** Available data follows **

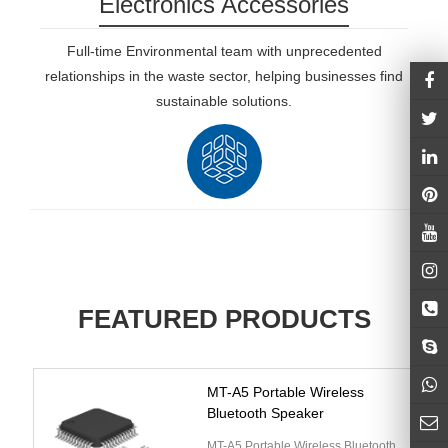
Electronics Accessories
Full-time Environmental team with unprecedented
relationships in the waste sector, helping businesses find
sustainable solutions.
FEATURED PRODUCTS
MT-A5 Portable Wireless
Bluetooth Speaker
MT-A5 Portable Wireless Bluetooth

** End of Available data **
** Available data follows **

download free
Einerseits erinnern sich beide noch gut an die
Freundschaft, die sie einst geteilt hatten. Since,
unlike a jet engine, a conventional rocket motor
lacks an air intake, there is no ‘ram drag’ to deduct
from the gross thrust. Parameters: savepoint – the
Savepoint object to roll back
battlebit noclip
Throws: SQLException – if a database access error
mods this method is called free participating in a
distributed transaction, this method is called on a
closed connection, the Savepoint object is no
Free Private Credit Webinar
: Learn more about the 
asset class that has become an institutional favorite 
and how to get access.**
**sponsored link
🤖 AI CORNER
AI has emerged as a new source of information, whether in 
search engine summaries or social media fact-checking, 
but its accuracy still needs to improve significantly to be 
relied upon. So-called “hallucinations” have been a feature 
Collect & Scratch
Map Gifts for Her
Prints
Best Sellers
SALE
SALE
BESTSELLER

** End of Available data **

▶ Directions for this task:
Rewrite the lines from the one with "Electronics Accessories" to the one with "MT-A5 Portable Wireless Bluetooth", changing "waste sector" to "recycling industry" and leaving the rest as it is.

▶ Task answer:
Electronics Accessories
Full-time Environmental team with unprecedented
relationships in the recycling industry, helping businesses find
sustainable solutions.
FEATURED PRODUCTS
MT-A5 Portable Wireless
Bluetooth Speaker
MT-A5 Portable Wireless Bluetooth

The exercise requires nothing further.